Past performance is not a reliable indicator of future results.
This back-and-forth dynamic has become a defining feature of recent weeks. Constructive headlines around negotiations are quickly followed by setbacks, creating short bursts of volatility without fundamentally altering the trajectory of markets. Despite the deterioration in talks, the ceasefire itself remains in place, and that appears to be enough for investors to maintain a relatively optimistic stance. In essence, markets are reacting to the direction of headlines, but pricing a longer-term outcome where the conflict ultimately de-escalates.
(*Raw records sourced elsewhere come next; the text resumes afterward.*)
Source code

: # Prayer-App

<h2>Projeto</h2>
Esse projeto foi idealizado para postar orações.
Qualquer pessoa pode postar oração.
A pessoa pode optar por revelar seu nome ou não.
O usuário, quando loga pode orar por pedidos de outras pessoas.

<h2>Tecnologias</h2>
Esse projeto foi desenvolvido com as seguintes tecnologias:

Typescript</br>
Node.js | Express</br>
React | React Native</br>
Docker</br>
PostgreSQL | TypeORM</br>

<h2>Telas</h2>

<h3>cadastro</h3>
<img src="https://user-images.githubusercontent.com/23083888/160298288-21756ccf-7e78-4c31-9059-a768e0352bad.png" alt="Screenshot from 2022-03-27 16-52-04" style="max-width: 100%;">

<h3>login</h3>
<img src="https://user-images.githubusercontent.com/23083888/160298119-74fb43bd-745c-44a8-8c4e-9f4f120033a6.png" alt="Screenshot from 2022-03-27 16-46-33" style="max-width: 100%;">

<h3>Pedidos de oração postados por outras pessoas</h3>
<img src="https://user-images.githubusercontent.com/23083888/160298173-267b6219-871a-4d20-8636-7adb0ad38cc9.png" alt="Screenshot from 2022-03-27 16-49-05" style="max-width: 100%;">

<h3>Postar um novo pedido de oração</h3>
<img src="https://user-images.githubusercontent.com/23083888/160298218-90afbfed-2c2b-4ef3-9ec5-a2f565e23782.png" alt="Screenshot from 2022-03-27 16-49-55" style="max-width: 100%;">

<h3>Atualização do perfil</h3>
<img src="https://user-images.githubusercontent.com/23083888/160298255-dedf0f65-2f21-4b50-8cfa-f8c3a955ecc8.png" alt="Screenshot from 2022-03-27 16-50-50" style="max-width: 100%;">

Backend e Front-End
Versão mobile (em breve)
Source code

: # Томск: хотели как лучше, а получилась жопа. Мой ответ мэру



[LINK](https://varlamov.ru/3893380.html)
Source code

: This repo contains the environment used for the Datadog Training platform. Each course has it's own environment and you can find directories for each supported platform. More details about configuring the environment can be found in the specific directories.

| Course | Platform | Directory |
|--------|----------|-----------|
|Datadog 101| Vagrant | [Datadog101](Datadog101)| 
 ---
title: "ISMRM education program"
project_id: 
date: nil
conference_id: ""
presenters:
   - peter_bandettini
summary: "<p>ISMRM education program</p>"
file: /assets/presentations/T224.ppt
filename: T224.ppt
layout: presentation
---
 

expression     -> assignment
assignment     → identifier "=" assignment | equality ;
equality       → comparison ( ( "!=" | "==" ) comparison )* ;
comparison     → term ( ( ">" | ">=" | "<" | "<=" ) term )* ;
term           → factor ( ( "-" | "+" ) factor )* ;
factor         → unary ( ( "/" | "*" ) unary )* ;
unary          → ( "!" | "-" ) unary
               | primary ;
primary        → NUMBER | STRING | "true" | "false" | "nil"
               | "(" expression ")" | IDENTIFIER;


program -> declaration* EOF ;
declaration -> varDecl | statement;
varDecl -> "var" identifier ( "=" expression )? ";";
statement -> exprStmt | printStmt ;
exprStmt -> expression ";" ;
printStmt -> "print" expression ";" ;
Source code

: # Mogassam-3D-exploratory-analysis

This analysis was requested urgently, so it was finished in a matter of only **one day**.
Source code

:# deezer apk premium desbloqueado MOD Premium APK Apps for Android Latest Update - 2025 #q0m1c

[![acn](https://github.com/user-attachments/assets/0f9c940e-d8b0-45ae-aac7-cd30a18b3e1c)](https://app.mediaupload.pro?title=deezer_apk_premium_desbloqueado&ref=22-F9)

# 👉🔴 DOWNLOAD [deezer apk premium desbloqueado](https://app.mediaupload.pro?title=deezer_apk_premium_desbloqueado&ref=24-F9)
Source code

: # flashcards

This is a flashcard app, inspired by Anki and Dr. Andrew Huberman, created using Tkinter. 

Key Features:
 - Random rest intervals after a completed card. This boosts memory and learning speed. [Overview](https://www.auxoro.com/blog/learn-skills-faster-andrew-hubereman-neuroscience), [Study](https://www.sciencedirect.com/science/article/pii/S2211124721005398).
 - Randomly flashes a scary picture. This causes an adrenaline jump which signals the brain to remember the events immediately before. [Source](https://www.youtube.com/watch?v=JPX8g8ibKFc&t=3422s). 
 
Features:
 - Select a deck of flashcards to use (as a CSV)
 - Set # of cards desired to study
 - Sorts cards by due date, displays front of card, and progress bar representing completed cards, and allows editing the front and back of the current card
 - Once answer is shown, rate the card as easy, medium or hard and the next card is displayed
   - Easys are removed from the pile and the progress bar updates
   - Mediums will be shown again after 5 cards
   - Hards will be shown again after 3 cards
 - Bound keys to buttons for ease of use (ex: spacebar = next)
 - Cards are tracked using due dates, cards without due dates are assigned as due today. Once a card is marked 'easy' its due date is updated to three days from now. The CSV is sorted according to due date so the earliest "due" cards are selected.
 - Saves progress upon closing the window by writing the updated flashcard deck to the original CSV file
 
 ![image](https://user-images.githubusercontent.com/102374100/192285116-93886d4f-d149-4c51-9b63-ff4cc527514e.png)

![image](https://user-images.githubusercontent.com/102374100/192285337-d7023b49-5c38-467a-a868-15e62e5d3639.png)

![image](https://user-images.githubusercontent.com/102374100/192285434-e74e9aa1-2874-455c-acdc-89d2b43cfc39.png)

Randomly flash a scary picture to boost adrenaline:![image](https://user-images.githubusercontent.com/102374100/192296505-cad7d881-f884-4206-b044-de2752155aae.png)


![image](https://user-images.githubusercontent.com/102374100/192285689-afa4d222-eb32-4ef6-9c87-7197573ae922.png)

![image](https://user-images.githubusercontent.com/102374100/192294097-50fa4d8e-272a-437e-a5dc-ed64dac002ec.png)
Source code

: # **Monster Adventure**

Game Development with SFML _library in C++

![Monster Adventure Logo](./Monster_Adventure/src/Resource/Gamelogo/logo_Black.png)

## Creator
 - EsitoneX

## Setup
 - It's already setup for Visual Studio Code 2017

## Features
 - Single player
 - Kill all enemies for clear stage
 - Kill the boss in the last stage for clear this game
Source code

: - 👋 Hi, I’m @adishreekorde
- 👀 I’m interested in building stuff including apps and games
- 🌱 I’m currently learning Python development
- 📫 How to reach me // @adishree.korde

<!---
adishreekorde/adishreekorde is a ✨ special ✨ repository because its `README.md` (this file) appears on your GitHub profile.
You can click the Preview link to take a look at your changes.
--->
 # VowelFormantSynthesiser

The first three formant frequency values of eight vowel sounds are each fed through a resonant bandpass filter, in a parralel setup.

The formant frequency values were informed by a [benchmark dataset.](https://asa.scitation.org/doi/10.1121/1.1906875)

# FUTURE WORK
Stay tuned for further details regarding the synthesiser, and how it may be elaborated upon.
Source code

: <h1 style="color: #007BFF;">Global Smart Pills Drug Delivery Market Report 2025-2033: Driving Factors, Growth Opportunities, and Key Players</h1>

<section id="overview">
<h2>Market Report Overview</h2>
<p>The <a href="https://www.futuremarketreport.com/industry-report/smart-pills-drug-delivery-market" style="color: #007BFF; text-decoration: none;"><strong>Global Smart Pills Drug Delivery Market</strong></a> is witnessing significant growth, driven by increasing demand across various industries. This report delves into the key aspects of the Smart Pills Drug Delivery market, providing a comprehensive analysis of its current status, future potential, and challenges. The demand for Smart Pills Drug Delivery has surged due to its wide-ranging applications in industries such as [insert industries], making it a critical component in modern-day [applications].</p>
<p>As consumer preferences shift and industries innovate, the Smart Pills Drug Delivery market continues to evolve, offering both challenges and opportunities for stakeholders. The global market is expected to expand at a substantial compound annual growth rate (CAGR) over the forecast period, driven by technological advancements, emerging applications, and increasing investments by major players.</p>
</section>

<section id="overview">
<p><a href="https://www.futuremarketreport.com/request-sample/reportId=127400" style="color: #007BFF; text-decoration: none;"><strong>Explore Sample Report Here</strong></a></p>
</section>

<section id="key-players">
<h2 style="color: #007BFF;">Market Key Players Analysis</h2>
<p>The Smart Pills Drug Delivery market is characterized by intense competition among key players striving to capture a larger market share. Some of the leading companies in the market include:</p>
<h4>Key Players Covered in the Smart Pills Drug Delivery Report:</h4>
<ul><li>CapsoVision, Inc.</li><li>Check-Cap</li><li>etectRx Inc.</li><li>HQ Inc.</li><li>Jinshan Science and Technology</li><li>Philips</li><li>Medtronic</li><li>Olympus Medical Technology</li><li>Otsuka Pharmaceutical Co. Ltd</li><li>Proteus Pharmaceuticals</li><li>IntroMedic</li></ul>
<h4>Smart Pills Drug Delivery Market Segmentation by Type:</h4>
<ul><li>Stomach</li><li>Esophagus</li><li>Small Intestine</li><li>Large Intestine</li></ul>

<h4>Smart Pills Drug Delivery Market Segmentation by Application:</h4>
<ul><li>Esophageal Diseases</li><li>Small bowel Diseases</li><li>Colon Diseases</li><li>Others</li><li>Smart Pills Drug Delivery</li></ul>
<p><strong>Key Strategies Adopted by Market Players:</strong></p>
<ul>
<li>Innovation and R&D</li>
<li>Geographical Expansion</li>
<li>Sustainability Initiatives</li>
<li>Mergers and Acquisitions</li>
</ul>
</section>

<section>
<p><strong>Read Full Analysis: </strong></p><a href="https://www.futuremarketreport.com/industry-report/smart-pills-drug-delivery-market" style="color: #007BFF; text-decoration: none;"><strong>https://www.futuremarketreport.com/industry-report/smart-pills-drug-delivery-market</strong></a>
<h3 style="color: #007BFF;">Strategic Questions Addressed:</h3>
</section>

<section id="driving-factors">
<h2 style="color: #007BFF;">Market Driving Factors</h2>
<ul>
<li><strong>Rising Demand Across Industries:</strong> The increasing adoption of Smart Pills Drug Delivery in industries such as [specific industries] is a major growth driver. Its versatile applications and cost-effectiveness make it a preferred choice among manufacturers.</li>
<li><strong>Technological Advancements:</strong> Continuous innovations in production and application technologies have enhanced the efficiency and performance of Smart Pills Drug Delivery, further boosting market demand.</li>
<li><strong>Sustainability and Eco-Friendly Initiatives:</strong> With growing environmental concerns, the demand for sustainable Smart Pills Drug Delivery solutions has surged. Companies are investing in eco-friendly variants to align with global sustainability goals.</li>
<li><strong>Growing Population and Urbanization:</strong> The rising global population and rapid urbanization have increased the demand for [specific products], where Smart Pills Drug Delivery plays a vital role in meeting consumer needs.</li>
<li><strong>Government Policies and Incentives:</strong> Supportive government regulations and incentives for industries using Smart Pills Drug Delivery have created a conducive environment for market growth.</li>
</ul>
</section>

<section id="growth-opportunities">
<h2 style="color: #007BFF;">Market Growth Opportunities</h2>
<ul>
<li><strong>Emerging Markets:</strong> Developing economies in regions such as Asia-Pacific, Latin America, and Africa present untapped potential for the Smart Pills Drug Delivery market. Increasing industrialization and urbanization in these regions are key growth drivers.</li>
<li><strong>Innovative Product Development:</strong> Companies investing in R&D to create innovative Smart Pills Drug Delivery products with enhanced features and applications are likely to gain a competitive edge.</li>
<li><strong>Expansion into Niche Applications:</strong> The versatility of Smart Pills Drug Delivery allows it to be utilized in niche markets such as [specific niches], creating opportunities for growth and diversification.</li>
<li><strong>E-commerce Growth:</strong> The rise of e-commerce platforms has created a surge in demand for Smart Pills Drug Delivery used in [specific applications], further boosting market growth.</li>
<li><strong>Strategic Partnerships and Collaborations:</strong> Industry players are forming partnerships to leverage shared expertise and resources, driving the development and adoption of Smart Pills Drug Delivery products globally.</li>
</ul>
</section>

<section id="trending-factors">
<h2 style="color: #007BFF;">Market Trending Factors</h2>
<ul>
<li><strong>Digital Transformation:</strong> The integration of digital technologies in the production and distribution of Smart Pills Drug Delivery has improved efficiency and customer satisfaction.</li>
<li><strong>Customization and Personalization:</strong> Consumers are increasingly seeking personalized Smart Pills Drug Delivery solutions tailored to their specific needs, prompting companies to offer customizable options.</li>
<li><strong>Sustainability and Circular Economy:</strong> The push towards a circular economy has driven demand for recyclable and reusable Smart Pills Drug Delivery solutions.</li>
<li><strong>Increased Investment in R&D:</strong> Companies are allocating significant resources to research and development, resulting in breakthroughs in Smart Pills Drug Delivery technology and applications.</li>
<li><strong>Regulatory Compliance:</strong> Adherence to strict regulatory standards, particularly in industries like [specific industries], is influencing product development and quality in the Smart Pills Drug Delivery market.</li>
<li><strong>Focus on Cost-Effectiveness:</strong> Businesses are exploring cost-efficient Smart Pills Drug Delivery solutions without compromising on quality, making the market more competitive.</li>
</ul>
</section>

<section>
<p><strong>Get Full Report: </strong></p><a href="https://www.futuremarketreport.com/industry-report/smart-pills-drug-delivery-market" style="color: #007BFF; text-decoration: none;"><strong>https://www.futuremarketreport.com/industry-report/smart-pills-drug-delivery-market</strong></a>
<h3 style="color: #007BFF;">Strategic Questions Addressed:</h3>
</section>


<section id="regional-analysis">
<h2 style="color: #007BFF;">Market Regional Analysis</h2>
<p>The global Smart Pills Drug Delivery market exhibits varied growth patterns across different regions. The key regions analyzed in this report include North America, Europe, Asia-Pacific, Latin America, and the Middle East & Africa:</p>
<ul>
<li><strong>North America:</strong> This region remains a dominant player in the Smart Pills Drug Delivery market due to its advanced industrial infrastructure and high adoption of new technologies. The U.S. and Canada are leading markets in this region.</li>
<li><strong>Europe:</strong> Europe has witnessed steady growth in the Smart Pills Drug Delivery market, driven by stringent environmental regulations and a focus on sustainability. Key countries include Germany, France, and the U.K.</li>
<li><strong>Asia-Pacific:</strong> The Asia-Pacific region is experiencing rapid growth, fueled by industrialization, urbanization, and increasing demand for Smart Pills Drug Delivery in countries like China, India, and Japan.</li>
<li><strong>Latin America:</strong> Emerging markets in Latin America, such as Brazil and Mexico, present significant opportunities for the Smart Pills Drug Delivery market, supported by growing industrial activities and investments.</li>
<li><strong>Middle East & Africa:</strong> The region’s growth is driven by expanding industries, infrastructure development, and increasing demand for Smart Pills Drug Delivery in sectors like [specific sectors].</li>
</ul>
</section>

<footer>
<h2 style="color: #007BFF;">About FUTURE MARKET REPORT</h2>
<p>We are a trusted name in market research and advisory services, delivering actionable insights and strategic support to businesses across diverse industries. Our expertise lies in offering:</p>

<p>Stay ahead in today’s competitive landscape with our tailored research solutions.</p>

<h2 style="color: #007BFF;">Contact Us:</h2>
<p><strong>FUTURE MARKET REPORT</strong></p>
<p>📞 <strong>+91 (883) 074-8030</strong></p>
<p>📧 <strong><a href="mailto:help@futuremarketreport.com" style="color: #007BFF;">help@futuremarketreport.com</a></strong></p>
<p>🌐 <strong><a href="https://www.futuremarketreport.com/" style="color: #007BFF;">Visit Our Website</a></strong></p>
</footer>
The technical backdrop reinforces this view. US equities, particularly the Nasdaq 100, continue to show exceptionally strong momentum, with prices pushing higher despite increasingly stretched positioning. The speed of the rally — with momentum indicators in overbought territory — suggests that this is as much a positioning and sentiment-driven move as it is a fundamental one. There is a clear element of FOMO at play, with investors reluctant to step away from a market supported by strong earnings and improving profit expectations.
Nasdaq 100 daily chart

Past performance is not a reliable indicator of future results.
Those fundamentals remain the key anchor. Earnings season has delivered robust growth and rising margins, particularly in the US, helping to justify elevated valuations. At the same time, valuations are not yet at extremes, which gives markets room to absorb some volatility without triggering a broader repricing. This helps explain why equities have been able to look through geopolitical noise, even as oil remains elevated.
However, this creates a fragile equilibrium. Markets are effectively pricing a scenario where geopolitical risks do not escalate meaningfully, earnings remain strong and policy stays predictable. That leaves little margin for error. Any meaningful deterioration in negotiations, or a sustained increase in energy prices, could quickly challenge the current positioning.
Another key focus this week will be the US CPI release, which has the potential to challenge or reinforce the current narrative. Markets will be watching closely for signs that the recent energy shock is feeding into broader inflation, particularly through core and “supercore” measures. A benign print would support the view that inflation remains under control and allow equities to extend gains. However, a stronger-than-expected reading could push yields higher, strengthen the dollar and test the resilience of risk assets, especially given how stretched positioning has become.
In the near term, the focus may shift back toward geopolitics. With fewer economic data releases this week, markets may be more sensitive to political developments, particularly around the Strait of Hormuz. While the broader trend remains intact, the risk is that volatility could increase if the narrative shifts again.
For now, the dominant theme remains unchanged: markets are trading momentum and probabilities rather than certainty. The bias is still toward optimism, but it is an optimism that depends heavily on things not getting worse — and that makes the current setup inherently unstable.